Parece que ha menguado la tempestad provocada por las desafortunadas declaraciones de Ferrusola y Barrera. Pero quedan algunas resacas. Una de ellas es la insistencia de Barrera en la afirmación exagerada de sus despropósitos -a diferencia de Ferrusola, que se ha excusado denunciando erróneas interpretaciones a su discurso-, que pueden mancillar a un partido ya sobrecargado de episodios históricos no demasiado tranquilizadores. Otra es la mal intencionada reacción del españolismo de derechas y de izquierdas -es decir, de derechas- que con esta excusa ha inventado una falsa escenografía de xenofobia e intolerancia para denunciar unas supuestas bases antidemocráticas del catalanismo. La culminación de este fandango ha sido un artículo de Mario Vargas Llosa, Salvemos a Cataluña, una voz desde el Tercer Mundo, inefablemente pretenciosa, irracional y paternalista que quiebra cualquier diálogo y obliga a reaccionar violentamente en favor de la libertad nacional para establecer sus propias interdependencias. Un camino difícil dentro del unifuncional mapa político de la llamada democracia española, sin contar con demasiado apoyo por parte de los timoratos líderes catalanes.

▶ _ACTIVIDADES_:
[1] Enumera todas las personas que el texto extraído menciona por su nombre o apellido.
[2] Por favor, reescribe las líneas del listado empezando en la que contiene "left elbow: (307, 366, 15)" y terminando en la que contiene "left knee: (401, 484, 8)", y cambia "right wrist" por "right hand" sin modificar nada más.

▶ _LISTADO DE DATOS_:

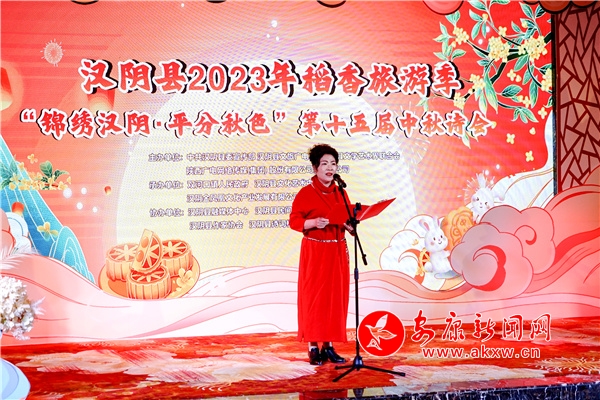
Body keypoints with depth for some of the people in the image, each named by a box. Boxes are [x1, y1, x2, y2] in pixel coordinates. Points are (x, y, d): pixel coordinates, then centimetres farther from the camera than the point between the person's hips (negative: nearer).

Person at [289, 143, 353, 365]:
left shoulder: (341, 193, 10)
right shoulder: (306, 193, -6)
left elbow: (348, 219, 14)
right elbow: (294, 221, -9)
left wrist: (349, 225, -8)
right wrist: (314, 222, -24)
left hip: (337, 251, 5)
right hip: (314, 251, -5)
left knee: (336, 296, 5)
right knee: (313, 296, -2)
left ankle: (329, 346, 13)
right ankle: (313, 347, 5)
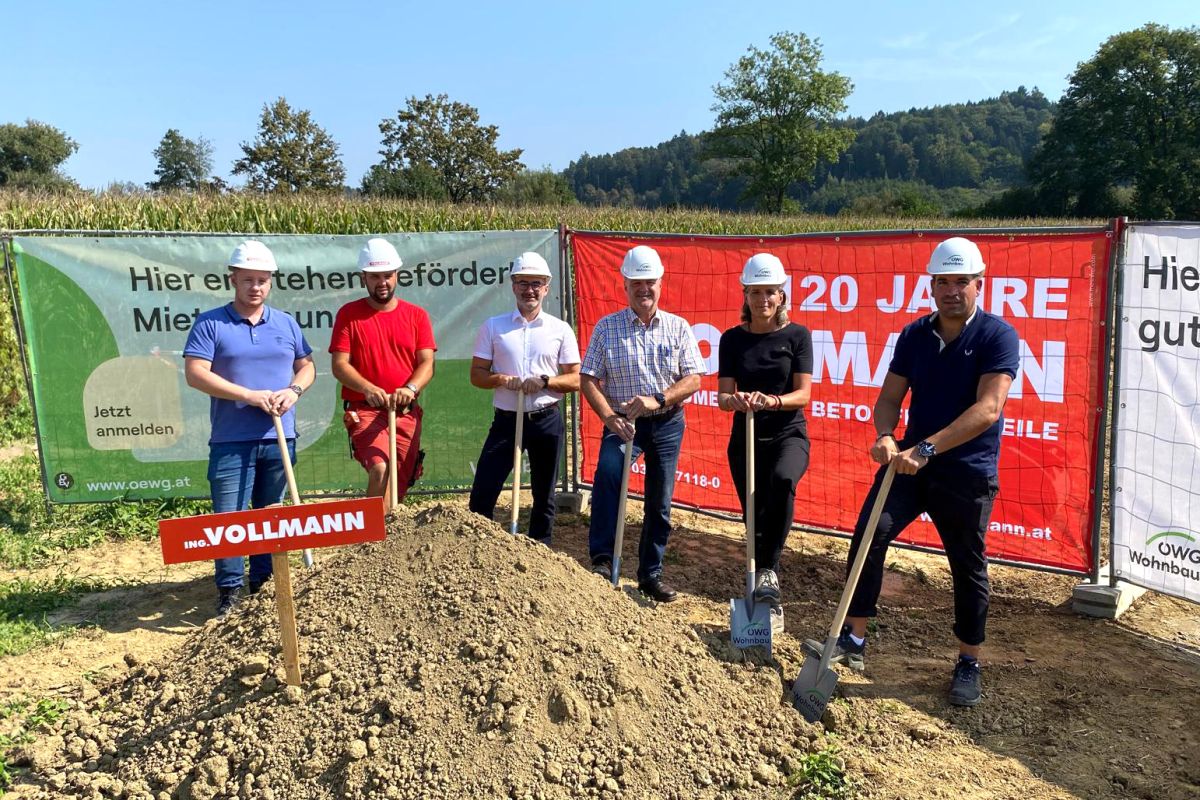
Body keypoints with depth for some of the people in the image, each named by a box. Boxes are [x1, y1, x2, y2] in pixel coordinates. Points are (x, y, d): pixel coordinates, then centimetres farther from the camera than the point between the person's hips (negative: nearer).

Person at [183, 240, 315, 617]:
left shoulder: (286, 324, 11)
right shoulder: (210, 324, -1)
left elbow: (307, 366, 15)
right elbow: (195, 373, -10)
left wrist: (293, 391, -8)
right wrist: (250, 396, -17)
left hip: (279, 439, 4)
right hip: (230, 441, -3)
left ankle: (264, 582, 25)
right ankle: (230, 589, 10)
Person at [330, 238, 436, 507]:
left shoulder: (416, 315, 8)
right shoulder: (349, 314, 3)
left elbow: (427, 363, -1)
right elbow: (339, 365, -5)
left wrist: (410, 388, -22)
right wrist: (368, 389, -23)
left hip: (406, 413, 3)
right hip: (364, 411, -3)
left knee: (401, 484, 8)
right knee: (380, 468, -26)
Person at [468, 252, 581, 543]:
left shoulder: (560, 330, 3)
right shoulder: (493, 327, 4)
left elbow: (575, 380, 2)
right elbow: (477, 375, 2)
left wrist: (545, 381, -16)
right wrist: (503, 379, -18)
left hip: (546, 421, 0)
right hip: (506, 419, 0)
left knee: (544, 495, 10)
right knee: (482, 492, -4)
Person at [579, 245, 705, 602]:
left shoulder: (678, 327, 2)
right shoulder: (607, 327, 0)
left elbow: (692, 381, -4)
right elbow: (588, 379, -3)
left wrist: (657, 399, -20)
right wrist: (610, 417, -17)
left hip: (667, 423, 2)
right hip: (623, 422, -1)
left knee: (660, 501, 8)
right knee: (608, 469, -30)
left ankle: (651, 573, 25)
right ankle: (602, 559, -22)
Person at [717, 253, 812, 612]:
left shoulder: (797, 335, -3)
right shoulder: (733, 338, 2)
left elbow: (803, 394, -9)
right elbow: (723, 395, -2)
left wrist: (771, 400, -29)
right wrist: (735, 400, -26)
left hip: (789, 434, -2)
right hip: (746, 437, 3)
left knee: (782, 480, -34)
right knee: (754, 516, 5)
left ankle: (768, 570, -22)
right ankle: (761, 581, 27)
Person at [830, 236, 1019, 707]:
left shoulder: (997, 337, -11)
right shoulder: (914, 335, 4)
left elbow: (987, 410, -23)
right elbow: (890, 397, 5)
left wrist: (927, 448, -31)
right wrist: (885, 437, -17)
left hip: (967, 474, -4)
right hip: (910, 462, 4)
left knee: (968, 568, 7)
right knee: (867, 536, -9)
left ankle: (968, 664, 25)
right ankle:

▶ _SOLUCIONES POR TAREA_:
[1] Ferrusola, Barrera, Mario Vargas Llosa

[2]
left elbow: (307, 366, 15)
right elbow: (195, 373, -10)
left wrist: (293, 391, -8)
right hand: (250, 396, -17)
left hip: (279, 439, 4)
right hip: (230, 441, -3)
left ankle: (264, 582, 25)
right ankle: (230, 589, 10)
Person at [330, 238, 436, 507]:
left shoulder: (416, 315, 8)
right shoulder: (349, 314, 3)
left elbow: (427, 363, -1)
right elbow: (339, 365, -5)
left wrist: (410, 388, -22)
right hand: (368, 389, -23)
left hip: (406, 413, 3)
right hip: (364, 411, -3)
left knee: (401, 484, 8)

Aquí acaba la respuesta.